Mr. Smedley thought.
“Four days ago.”
“Is it customary to change the assessed value of property you insure?”
“This is a very unusual case, Inspector. Values have shifted since the war. We’ve had severe drains on our resources. We paid £ 150,000 to Lord Rosen after that terrible fête at Lewes Manor. Then there was the Manborough affair.”
Mr. Smedley winced painfully at the memory, and lowered his voice.
“In short . . . financial situation over the country . . . we have felt it best to make . . . what shall I say?—readjustments.”
“One of which,” Inspector Bull summed up, “was Mrs. Royce’s diamonds.”
Mr. Smedley nodded.
“You see, they were insured with us before her husband’s death. That was in 1910. They are a fine collection of stones, but they have no extrinsic value, and their intrinsic value has decreased sharply. I mean, there’s no single great stone, or historic interest, or anything of that sort. I explained all that to Mrs. Royce. I may say that she was singularly amenable.”
“She didn’t object?” Inspector Bull’s surprise was evident.
“Oh, no! Oh, no! I don’t mean that at all. But in view of the . . . vigour of most of her opinions and objections, she took this proposal in extraordinary good part. Oh, she said we were outrageous robbers, and she would put her property with another concern. But she says that so often that we . . . we understand each other.”
“Well,” said Bull patiently, “and did she have the stones appraised?”
“That’s what Mr. Colton was bringing them to town for last night. We agreed on Albert Steiner in Hatton-garden.”
“I see. Did you know Colton was bringing them in last night?”
“Oh, yes. We knew it.”
Mr. Smedley’s answer came without hesitation. Bull wondered if he saw the point of the question. Then he wondered if, with so frequent an affirmative answer to it, the question had any point. So far he had found no one who didn’t know that the jewels were being brought that night from Windsor to London.

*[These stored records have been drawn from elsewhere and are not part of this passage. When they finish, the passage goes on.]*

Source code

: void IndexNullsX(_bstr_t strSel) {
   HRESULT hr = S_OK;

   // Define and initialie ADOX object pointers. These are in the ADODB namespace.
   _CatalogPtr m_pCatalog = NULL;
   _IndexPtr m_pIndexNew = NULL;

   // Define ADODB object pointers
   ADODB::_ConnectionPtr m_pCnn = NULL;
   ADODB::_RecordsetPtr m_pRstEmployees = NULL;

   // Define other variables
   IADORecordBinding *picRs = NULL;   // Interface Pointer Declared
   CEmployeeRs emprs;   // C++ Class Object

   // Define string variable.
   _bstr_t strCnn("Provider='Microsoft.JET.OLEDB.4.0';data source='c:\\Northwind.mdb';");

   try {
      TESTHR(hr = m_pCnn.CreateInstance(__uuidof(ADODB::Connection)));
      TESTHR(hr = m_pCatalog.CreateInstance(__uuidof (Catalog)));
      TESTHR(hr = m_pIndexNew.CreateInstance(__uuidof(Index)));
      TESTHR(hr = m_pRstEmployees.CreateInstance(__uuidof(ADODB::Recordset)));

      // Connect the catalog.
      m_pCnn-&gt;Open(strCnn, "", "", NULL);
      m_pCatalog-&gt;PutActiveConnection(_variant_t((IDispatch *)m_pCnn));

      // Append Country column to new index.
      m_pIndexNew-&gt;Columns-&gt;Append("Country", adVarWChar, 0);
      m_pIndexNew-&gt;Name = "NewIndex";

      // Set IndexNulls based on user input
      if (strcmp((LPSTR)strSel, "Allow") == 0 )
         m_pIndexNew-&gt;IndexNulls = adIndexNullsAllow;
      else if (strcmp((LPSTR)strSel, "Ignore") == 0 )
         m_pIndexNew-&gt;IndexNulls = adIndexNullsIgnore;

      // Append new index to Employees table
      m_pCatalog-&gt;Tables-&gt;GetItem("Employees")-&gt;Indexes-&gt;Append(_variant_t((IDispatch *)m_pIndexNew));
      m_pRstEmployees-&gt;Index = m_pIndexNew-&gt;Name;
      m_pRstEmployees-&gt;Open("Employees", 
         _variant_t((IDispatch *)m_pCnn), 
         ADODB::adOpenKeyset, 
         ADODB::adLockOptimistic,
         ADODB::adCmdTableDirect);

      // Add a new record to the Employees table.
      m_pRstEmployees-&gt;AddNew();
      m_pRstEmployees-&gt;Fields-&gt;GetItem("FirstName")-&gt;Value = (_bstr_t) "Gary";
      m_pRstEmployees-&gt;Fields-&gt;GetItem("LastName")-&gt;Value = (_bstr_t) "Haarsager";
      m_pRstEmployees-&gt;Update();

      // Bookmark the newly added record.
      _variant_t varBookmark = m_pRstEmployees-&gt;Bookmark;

But then the idea came back to him: All very well, but why the Colnbrook Road?
“I think, Mr. Smedley,” he said, “it’s obvious that this was an inside job, so to speak. It wasn’t an accidental robbery. Somebody knew the jewels were coming. Now who else besides yourself, in this office, knew about them?”
Mr. Smedley allowed himself a tiny smile as he rubbed his hands nervously together.
“My secretary,” he said. “You can depend on her honesty.”
“I’ll see her, please.”
Bull got his coat and hat as the manager pressed a button. A be-spectacled woman came in from an outer office. Bull looked at her and said, “Never mind.”
He felt that he could, as Mr. Smedley said, depend on her honesty; she was fifty and remarkably unattractive. She was not in league with Peskett, nor with Michael Royce.
“Thank you,” he said. “I understand that unless the jewels are recovered, you’ll pay Mrs. Royce £ 35,000.”
Mr. Smedley’s smile was wintry.
“I’m afraid we shall,” he said.
It occurred to Inspector Bull as he went out that the Thames River would be an excellent place to search for the Royce diamonds.